Mental illness in the workplace: More needs to be done

Mental illness in the workplace: More needs to be done

The South African Depression and Anxiety Group (SADAG) says 1 in 4 South African employees suffer from depression.

Mental Illness in the work place

A recent SADAG survey shows that 61% of people suffering from mental illness chose to disclose their condition to their superiors.

It also shows that 69% of the respondents experienced negative or no response when they discussed their mental illness with their superiors.

“(Today) is world mental health day and the theme this year internationally is mental health in the work place. We wanted to specifically look into what people are experiencing when they have conversations about their mental illness at work,” says SADAG spokesperson Dessy Tzoneva

Jacaranda FM News spoke to several people who suffer from a mental illness.

Nikita Ramikisson, who suffers from severe depression and is also bipolar, says the response has often been negative.

“In the majority of places I have worked it was not really accepted. I couldn’t really talk about it. If was open about it there would be gossip going around and people assume that you are broken and cannot do your job,” says Ramikisson.

Thato Moloi*, who also suffers from bipolar disorder, says her training at Legal Aid increased her anxiety.

“They threw me into the deep end without any assistance or direction and I had an anxiety attack.  I was not told what time my lunch was, nor what time I knock off. There was animosity towards me as if I am there to steal someone’s job. I stopped working there after a week and was admitted to a mental health hospital,” says Moloi.
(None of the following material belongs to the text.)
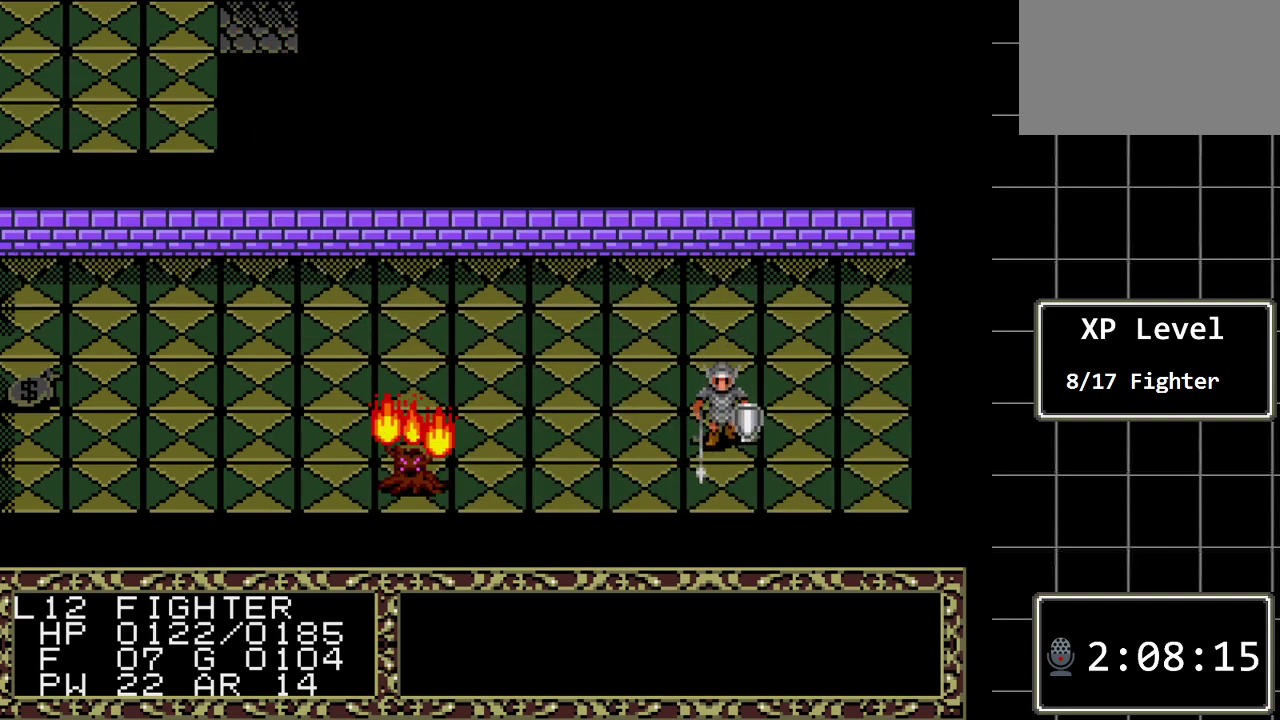
{"buttons": [], "events": [[183, "A", "up"]]}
Tish Lumos, a senior administrator at Wits who also suffers from mental illness, says employers must do more.

“Flexy hours of work factor in things like going to a clinic for psychiatry, psychology or occupational therapy follow-ups. Having additional sick leave where somebody is hospitalised as a result of mental leave. Having allowances for things like side effects from medication that might give them problems as they adjust to that and having medical insurance that specifically covers mental illness and quality care,” says Lumos.
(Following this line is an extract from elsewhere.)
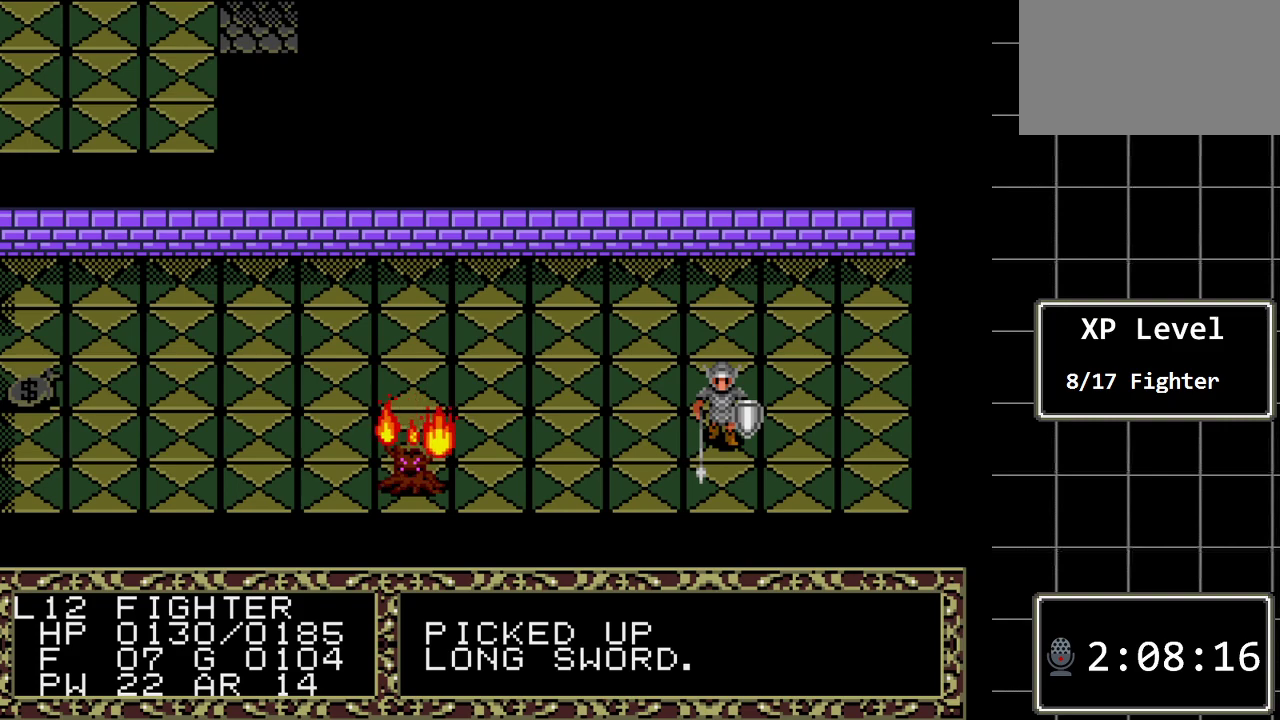
{"buttons": ["DPAD_UP"], "events": [[183, "DPAD_UP", "down"]]}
Lerato Maseko*, an auditor who suffers from severe depression, says whilst her employer has wellness programs, very few people understand mental illness.


“The programs are there but the implementation is lacking, because the people you work close with will know that there is something wrong with you, but they don’t know how to deal with it. Managers are not equipped to support you,” says Moloi.


Steven Swart, a senior software developer who suffers from Schizophrenia, says because of his condition he has to work from home.

 “I asked during an interview that I be allowed to work from home. I found that commuting on top of having to work a 9 hour day every day was just too stressful on me. I actually had to resign my former position because of that. It came to a point where I felt I might suffer a relapse. That is why I resigned that position. I do work from home and it has helped as far as my stress levels are concerned,” says Swart.


Tzoneva says closer attention needs to be paid to how mental illness affects people in their places of work.


“Sometimes we assume that those kind of difficulties stop when we get to work and resume when we leave. But that’s not how mental illness works. It’s important to think about how it affects us at work and what can we do about it as managers or co-workers to support persons with mental illness.

 *Thato Moloi and Lerato Maseko are not their real names.